But Jonathan Wood, an attorney for the Pacific Legal Foundation, which is representing PETPO, argued that the government’s position would allow it to regulate essentially anything.

If the Commerce Clause allows regulation of any species that affects the environment, and thus commerce, Wood asked what’s to stop the government from applying that same regulation to people, who have a much larger impact on the environment than prairie dogs.

"Can the federal government regulate any activity — regardless of whether it’s economic — with only attenuated and insignificant effects on interstate commerce because it harms a member of a non-commercial species found in only one state?" PLF argued in its brief.

The judges offered little indication where they may be leaning on the case.

The panel consists of a George W. Bush appointee, Jerome Holmes, and two appointees of President Obama, Carolyn McHugh and Nancy Moritz.

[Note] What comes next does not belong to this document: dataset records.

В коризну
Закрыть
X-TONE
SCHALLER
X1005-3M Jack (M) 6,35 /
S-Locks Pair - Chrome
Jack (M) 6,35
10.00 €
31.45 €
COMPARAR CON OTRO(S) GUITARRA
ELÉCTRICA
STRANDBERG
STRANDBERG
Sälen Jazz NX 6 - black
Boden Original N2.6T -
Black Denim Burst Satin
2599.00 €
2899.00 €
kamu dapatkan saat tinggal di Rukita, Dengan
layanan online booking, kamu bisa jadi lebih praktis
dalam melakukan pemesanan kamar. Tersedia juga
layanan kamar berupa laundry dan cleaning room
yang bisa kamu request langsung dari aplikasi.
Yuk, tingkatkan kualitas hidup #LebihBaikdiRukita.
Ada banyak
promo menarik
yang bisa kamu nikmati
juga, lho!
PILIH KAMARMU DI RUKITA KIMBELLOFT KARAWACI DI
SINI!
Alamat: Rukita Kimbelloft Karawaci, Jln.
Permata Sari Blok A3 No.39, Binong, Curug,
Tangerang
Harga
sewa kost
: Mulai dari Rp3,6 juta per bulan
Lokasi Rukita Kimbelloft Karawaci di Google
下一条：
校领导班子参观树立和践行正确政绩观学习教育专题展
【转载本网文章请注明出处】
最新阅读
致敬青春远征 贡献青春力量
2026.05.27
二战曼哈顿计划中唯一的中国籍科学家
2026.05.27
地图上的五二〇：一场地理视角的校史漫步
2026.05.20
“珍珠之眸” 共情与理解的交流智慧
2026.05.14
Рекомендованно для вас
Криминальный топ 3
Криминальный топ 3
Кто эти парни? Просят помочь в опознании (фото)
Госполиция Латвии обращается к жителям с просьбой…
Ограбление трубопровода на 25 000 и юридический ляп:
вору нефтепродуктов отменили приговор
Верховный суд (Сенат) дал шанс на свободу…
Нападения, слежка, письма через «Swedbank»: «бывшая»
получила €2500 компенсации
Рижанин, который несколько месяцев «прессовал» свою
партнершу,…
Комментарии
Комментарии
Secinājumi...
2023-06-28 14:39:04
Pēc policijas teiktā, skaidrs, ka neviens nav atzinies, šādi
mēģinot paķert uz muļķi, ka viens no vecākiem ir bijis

Wood said the outcome of the case is "impossible to predict."

But the judges did appear at least somewhat concerned over the broader implications of the case, given that 68 percent of threatened and endangered species reside within the borders of one state.

Michael Harris, an attorney who argued yesterday on behalf of Friends of Animals, an intervenor backing the government, said he does not believe the panel will depart from how other circuit courts have interpreted ESA.

"We got a good panel," he said. "We got a panel that will look at the issues fairly."

But if the 10th Circuit rules in the landowners’ favor, it could be a "total game changer" for ESA, he said. "It would be absolutely devastating."

Government attorneys made a similar argument in their written brief, warning that "[e]xcising individual species from the act because they do not currently cross state lines or have a current demonstrated commercial value could lead to piecemeal extinctions and undercut the regulatory scheme."

Morton of PETPO said the case is simply about the protection of property owners against excessive and unjust government restrictions. The judges, he said, asked fair questions of both sides.

"We felt they very much understood the gravity of the questions being asked," he said. "We feel like we got a fair shot."

The panel did not indicate when it would issue a ruling.